◆ GEKOZEN FRAGMENT:
--*--

Ani, the old Armenian capital

Ani, the old Armenian capital

Soms moet je ergens naar toe, wordt je gedreven door een soort kracht die je naar een plek stuurt die blijkbaar fascineert, aangrijpt, onontkoombaar is. Ani, een Armeense ruïnestad in Oost-Anatolië in Turkije, is zo’n plek. En geen makkelijke plek. Letterlijk en figuurlijk van God en alles verlaten. In mei 2011 had ik de stad al eens zien liggen. Vanaf de Armeense kant van de grens. Hermetisch gesloten door de Turken voor de Armenen waar ze niet zo’n goede band mee hebben. Het valt nog mee dat er nog Armenen zijn want de Turken hebben in het begin van de twintigste eeuwen erg hun best gedaan ze allemaal uit te roeien. Genocide noemen we dat tegenwoordig. Destijds stond naast mij een Armeense familie met mij mee te turen naar de ruïnes aan de overkant van een kleine rivier. Bij de man biggelden de tranen over zijn wangen. Terwijl er door het weer niet zoveel te zien was. Het regende en was mistig. Op die plek, toen, had ik de drang om naar de overkant te gaan en tussen die oude stenen te lopen. Nu had ik de kans. Ik had een weg uitgestippeld via het binnenland en wat plekken die ook interssant waren. Een kansloze weg bleek na anderhalf uur rijden. Na een must see plek volgens de gidsen heel snel weer verlaten te hebben, ook al een omweg, maar geheel oninteressant, was de weg geblokkeerd vanwege heftige sneeuwval verderop. Omkeren maar en een veel langere weg langs de kust genomen die mij, na bijna 500 kilometer en drie bergpassen vol sneeuw, in Kars brachten. Het was pokkenweer en dan druk ik mij nog zacht uit. Mistig, nat en guur. Maar besloot toch die middag nog naar Ani te rijden. Weer 50 kilometer maar ik moest. Een goede keuze bleek daar, want op het moment dat ik onder de toegangspoort het terrein met de hopen stenen betrad brak er een mager, flets zonnetje door. Magisch was het. De stad ligt op een 1338 meter hoog plateau, direct aan de grens met Armenië. Daartussenin ligt een diep liggende rivier en een prikkeldraad hek onder stroom. Eens in de glorietijd van de stad had Ani meer dan 100.000 inwoners en er stonden onnoemelijk veel kerken. Tussen het jaar 900 en 1300 was de glorietijd. Een van de grootste en rijkste steden aan de zijde route. Zelfs de Mongolen hebben het niet verwoest, dat deed een aardbeving in 1319.

--*--

◆ VERZAMELD MATERIAAL:
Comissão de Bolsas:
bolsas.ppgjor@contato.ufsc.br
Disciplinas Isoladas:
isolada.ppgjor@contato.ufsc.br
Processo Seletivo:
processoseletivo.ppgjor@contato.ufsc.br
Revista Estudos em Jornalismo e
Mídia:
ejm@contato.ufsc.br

--*--

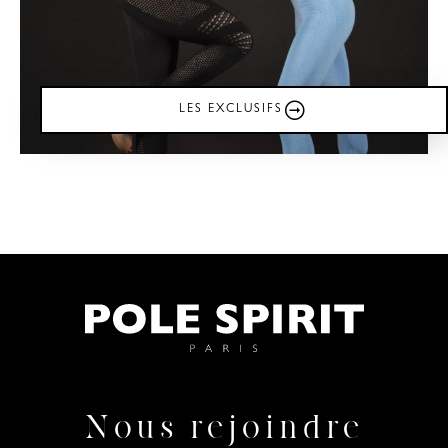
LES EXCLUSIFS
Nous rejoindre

--*--

Beoordeel of de beweringen (a), (b) en (c) kloppen met de tekst over Ani. Antwoord per bewering met ja of nee en citeer letterlijk de woorden uit de tekst die de doorslag geven.
(a) In mei 2011 zag de ik-persoon Ani vanaf de Armeense kant van de grens liggen.
(b) Ani werd door de Mongolen verwoest.
(c) Ani ligt op een plateau van 1338 meter hoog.

◆ ANTWOORD:
(a) Ja: "In mei 2011 had ik de stad al eens zien liggen. Vanaf de Armeense kant van de grens."
(b) Nee: "Zelfs de Mongolen hebben het niet verwoest, dat deed een aardbeving in 1319."
(c) Ja: "De stad ligt op een 1338 meter hoog plateau, direct aan de grens met Armenië."